In a recent drug case south of Jacksonville, Florida, the police received a call that a black male wearing a t-shirt, jeans and sneakers was selling drugs beside a particular road. Police responded to the area and saw the defendant who met the general description. However, the police did not observe the defendant selling drugs or doing anything else that appeared to be illegal. One police officer drove right up to the defendant and put his spotlight on him while the other police officer asked the defendant some questions including permission to search the defendant for illegal drugs. The defendant emptied his pockets, and the police recovered a bag with cocaine inside. The defendant was arrested for possession of cocaine.
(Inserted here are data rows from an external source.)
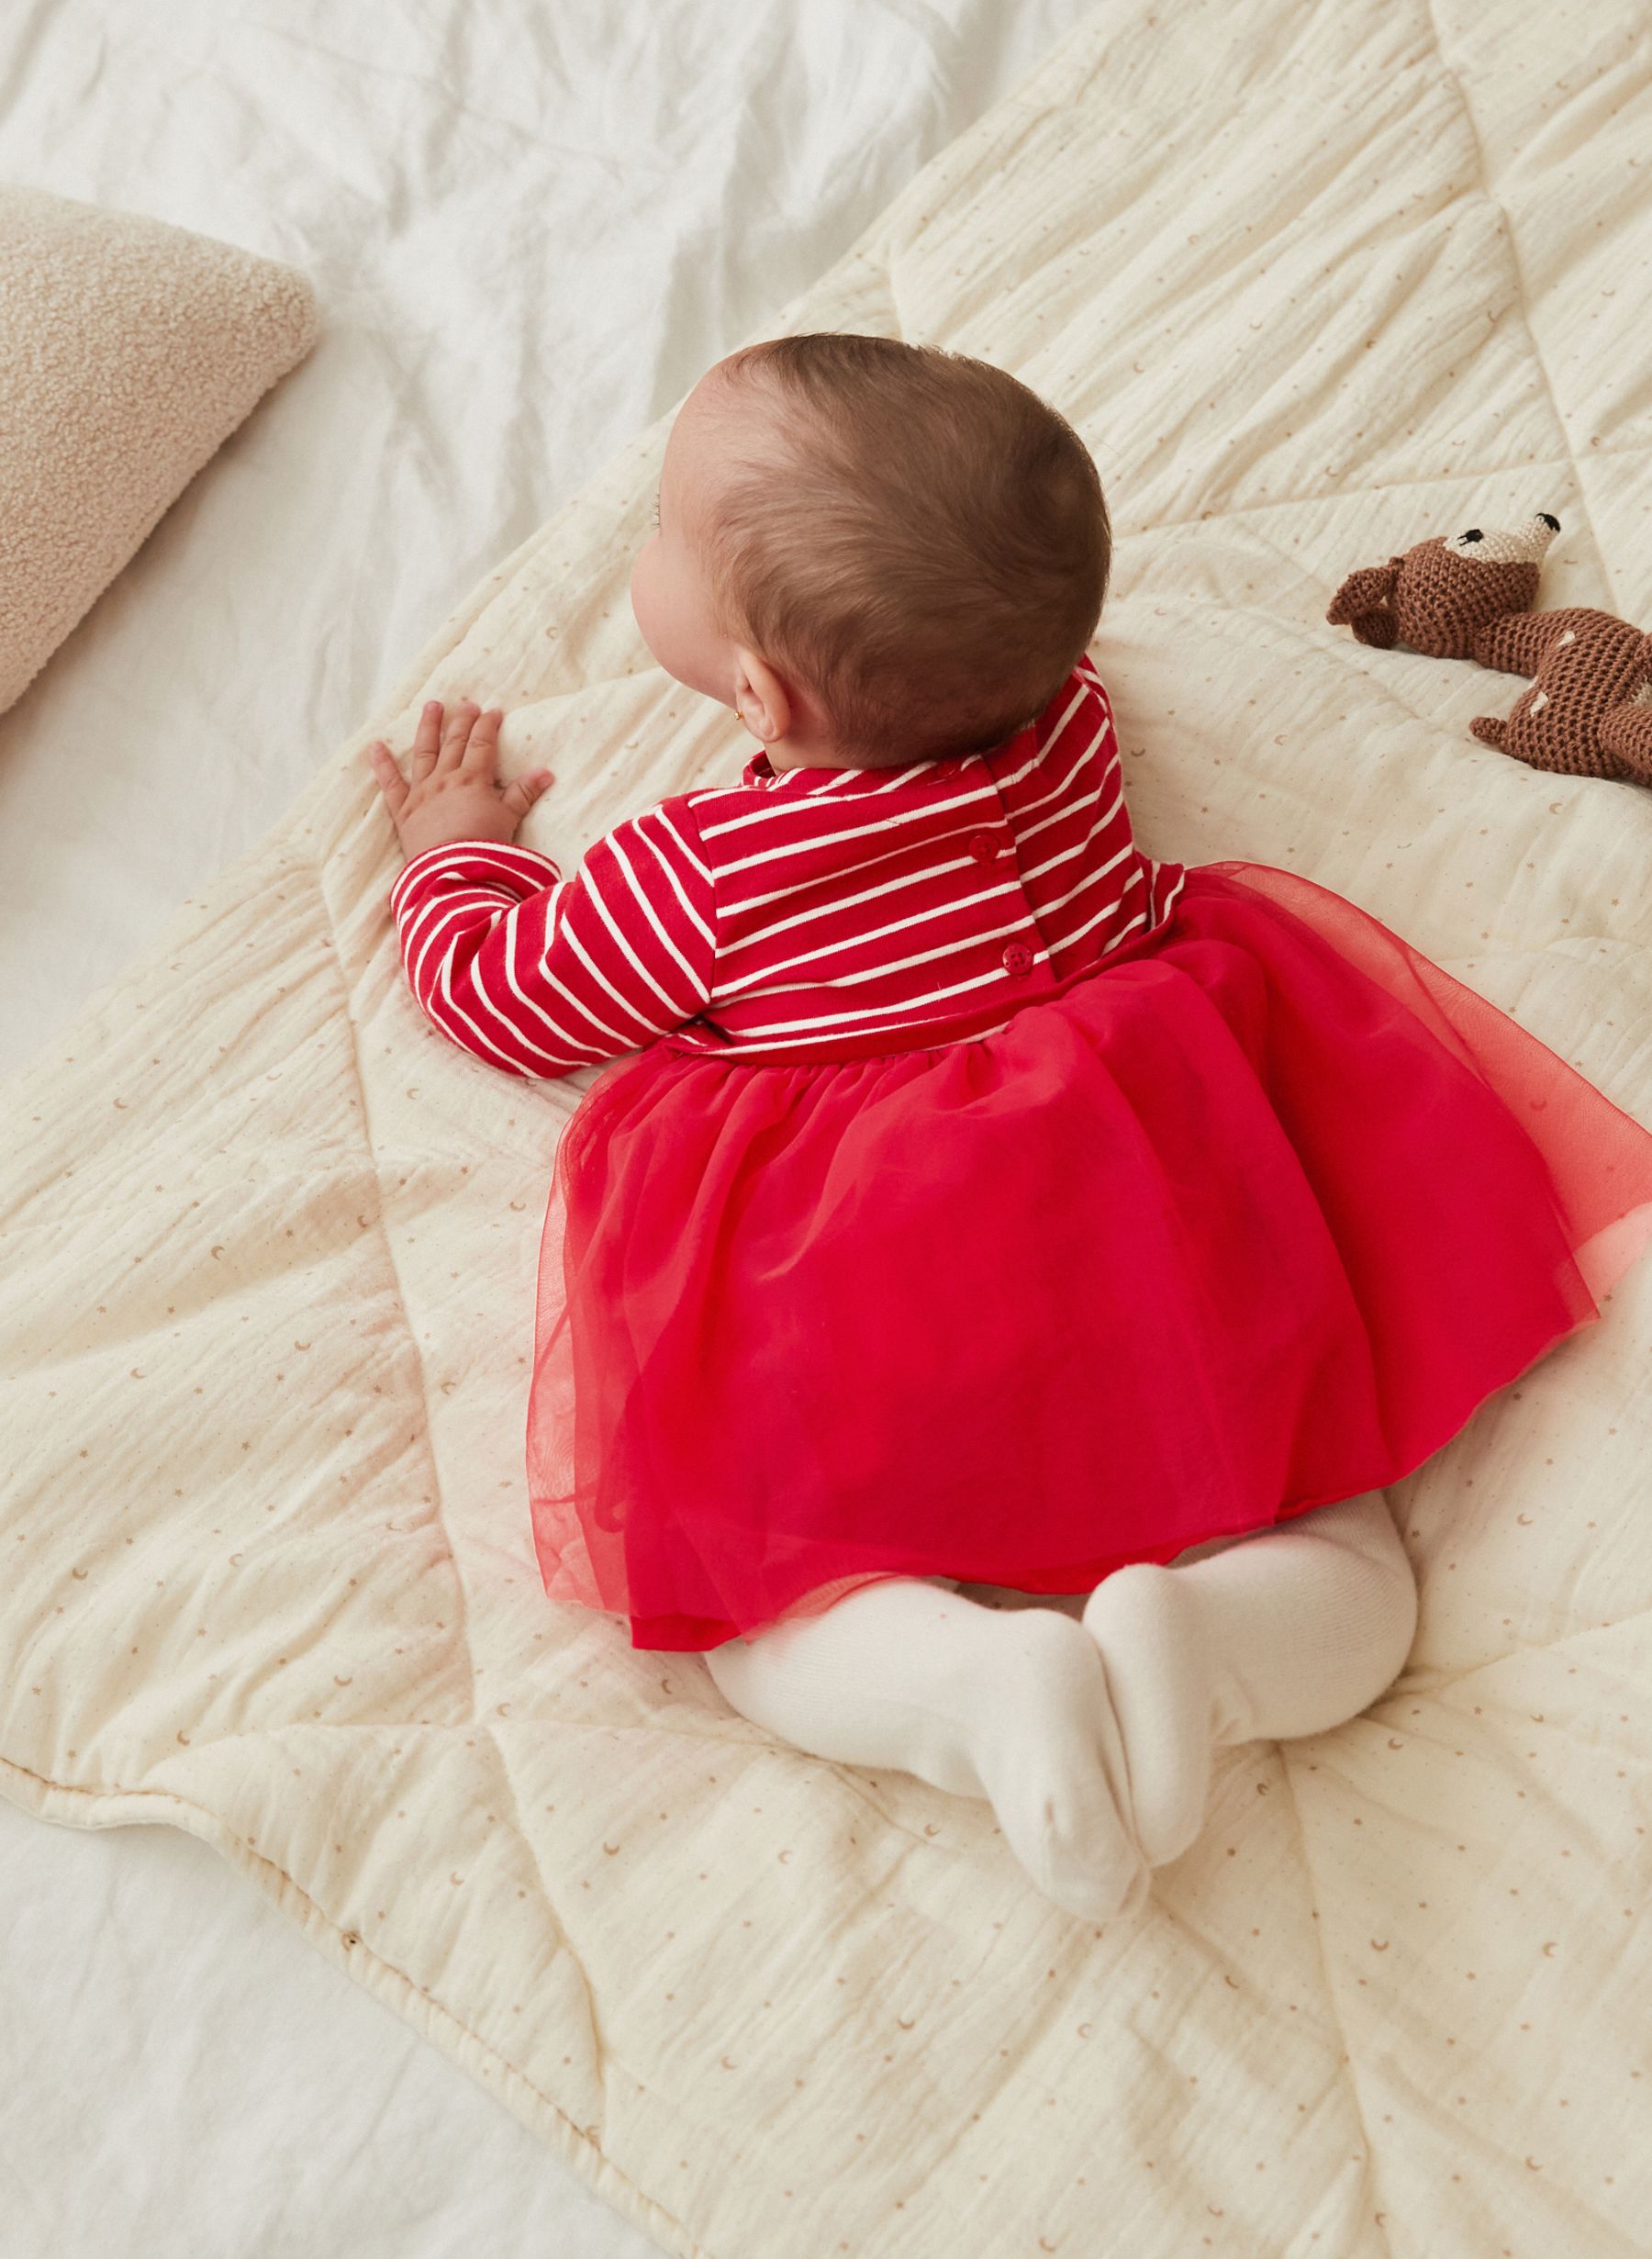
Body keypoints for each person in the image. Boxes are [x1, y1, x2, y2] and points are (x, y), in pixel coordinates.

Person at [367, 335, 1652, 1924]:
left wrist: (455, 850)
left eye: (660, 536)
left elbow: (503, 996)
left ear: (760, 692)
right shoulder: (1061, 726)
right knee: (1342, 1545)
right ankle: (1220, 1642)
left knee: (767, 1612)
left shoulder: (693, 872)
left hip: (865, 1269)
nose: (639, 550)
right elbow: (986, 609)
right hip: (1147, 1199)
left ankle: (967, 1685)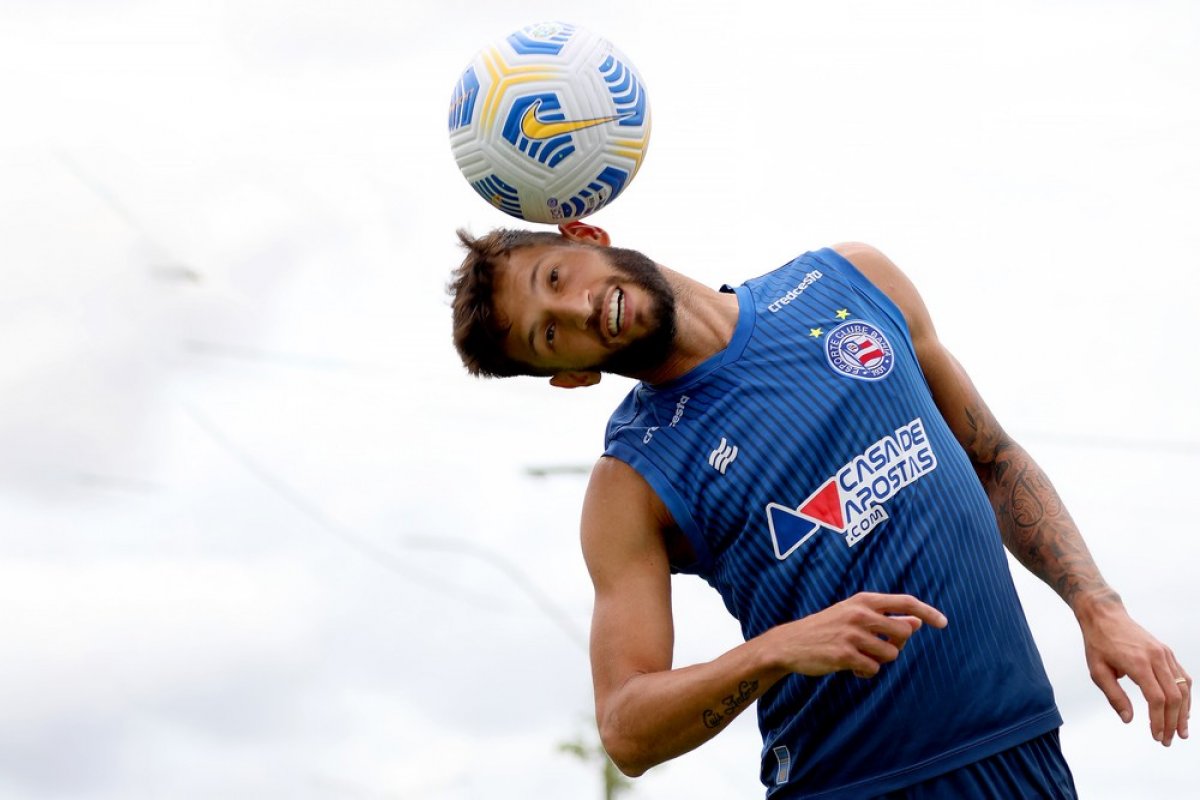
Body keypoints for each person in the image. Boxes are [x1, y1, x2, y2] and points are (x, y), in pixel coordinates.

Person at [446, 221, 1191, 798]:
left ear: (587, 237)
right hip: (851, 784)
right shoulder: (629, 484)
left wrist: (1097, 605)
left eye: (555, 275)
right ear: (570, 376)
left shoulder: (853, 278)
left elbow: (991, 458)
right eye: (550, 333)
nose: (577, 307)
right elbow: (626, 727)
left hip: (1020, 751)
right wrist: (773, 651)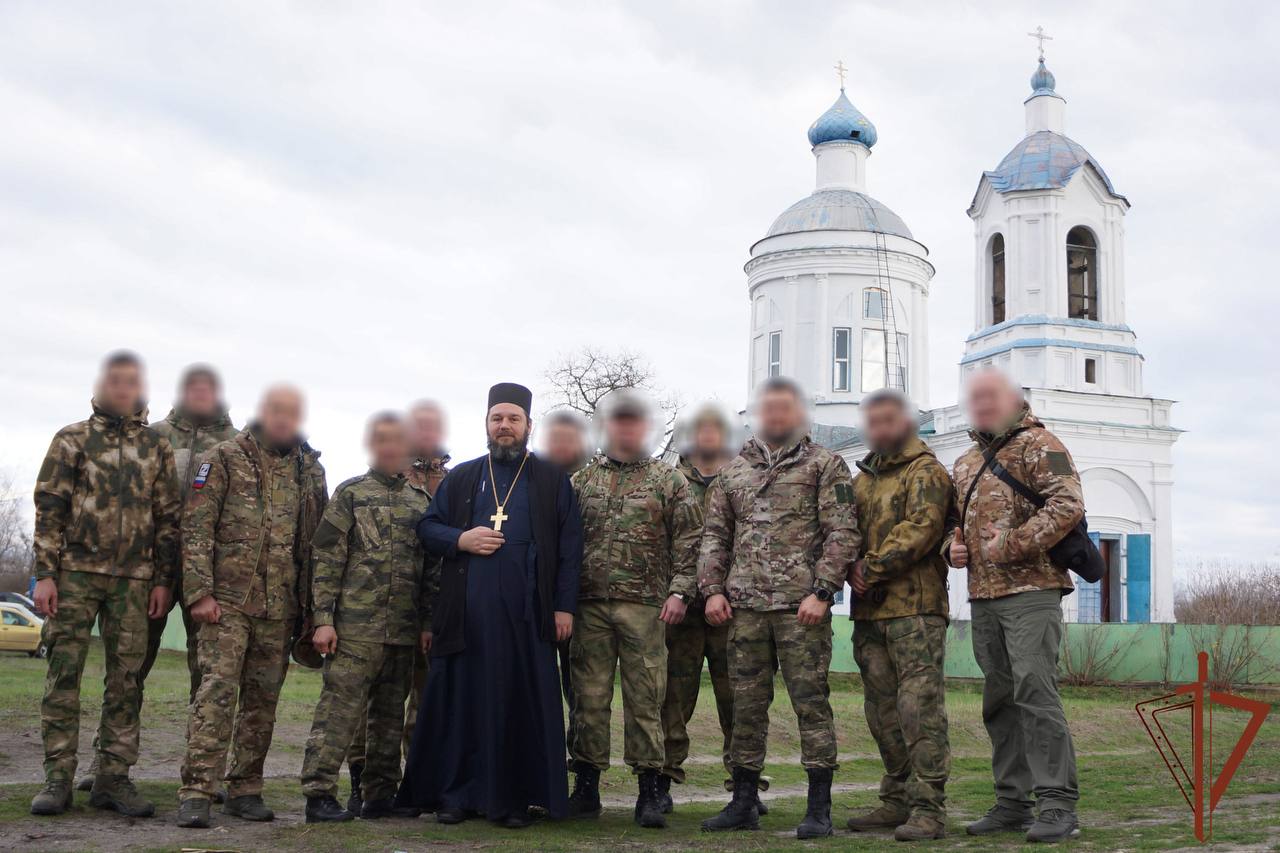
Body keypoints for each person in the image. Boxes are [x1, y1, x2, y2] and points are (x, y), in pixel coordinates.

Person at [396, 382, 581, 829]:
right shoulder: (462, 477)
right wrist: (461, 539)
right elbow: (427, 528)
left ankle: (515, 799)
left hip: (526, 619)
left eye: (513, 419)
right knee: (462, 705)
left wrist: (563, 609)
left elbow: (570, 551)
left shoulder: (553, 480)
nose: (505, 426)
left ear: (528, 426)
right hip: (466, 619)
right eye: (497, 418)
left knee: (518, 706)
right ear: (485, 425)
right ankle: (457, 796)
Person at [699, 376, 859, 839]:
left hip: (801, 609)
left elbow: (842, 532)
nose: (775, 416)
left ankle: (818, 808)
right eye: (767, 409)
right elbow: (715, 536)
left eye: (784, 409)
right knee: (745, 707)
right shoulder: (734, 472)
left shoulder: (825, 465)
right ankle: (744, 801)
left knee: (811, 705)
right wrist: (712, 589)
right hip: (744, 609)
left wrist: (824, 592)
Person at [29, 351, 181, 818]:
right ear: (101, 385)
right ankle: (58, 778)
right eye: (115, 380)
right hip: (74, 576)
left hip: (134, 583)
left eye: (131, 382)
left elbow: (168, 520)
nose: (123, 388)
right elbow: (49, 507)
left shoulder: (156, 447)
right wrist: (46, 574)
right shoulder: (71, 440)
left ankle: (113, 778)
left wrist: (163, 582)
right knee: (64, 676)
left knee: (126, 681)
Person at [176, 385, 328, 829]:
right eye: (277, 411)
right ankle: (197, 790)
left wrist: (313, 610)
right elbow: (197, 525)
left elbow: (317, 542)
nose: (284, 420)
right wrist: (199, 591)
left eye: (293, 413)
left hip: (280, 605)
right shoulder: (223, 457)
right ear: (262, 412)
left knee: (263, 702)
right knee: (217, 694)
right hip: (227, 602)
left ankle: (245, 788)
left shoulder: (310, 469)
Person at [944, 368, 1084, 843]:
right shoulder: (964, 462)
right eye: (975, 397)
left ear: (1013, 399)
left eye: (991, 396)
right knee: (1000, 701)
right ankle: (1011, 802)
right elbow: (952, 524)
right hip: (984, 597)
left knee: (1034, 691)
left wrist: (1013, 543)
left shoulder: (1041, 445)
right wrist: (952, 549)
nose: (981, 404)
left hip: (1032, 591)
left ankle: (1057, 803)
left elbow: (1067, 505)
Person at [566, 389, 702, 829]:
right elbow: (563, 544)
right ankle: (586, 787)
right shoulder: (582, 481)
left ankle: (649, 790)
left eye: (633, 422)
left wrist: (681, 591)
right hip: (589, 606)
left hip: (645, 607)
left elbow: (690, 541)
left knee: (646, 699)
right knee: (588, 698)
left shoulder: (668, 481)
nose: (625, 429)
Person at [299, 413, 434, 822]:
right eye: (383, 441)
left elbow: (430, 574)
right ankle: (319, 793)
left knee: (389, 719)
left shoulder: (422, 504)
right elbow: (325, 558)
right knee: (338, 713)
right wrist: (323, 618)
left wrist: (426, 624)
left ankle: (379, 795)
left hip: (402, 632)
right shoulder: (351, 494)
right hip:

This was a bad search, and the criminal defense lawyer was able to file a motion to suppress the evidence that resulted in the evidence of the cocaine being thrown out. Every person has a Constitutional right to be free from unreasonable searches and seizures. That means the police cannot just approach someone in an intimidating manner giving the impression that the person cannot leave and request a search for drugs or anything else. Likewise, the police cannot detain or search a person based on an anonymous tip of illegal activity if the police do not verify that the person is actually engaged in any illegal activity.
In this case, the police received an anonymous tip that someone was selling drugs. They found the person described in the tip, but the police officers did not see any evidence of illegal activity. When they drove up to the defendant, shined the spotlight on him and started interrogating him, that was considered a detention. Since the police did not have any reasonable suspicion that the defendant was doing anything illegal, it was an illegal detention and any cocaine or other evidence found by the police during the illegal detention was thrown out of court and the possession of cocaine charge was ultimately dropped.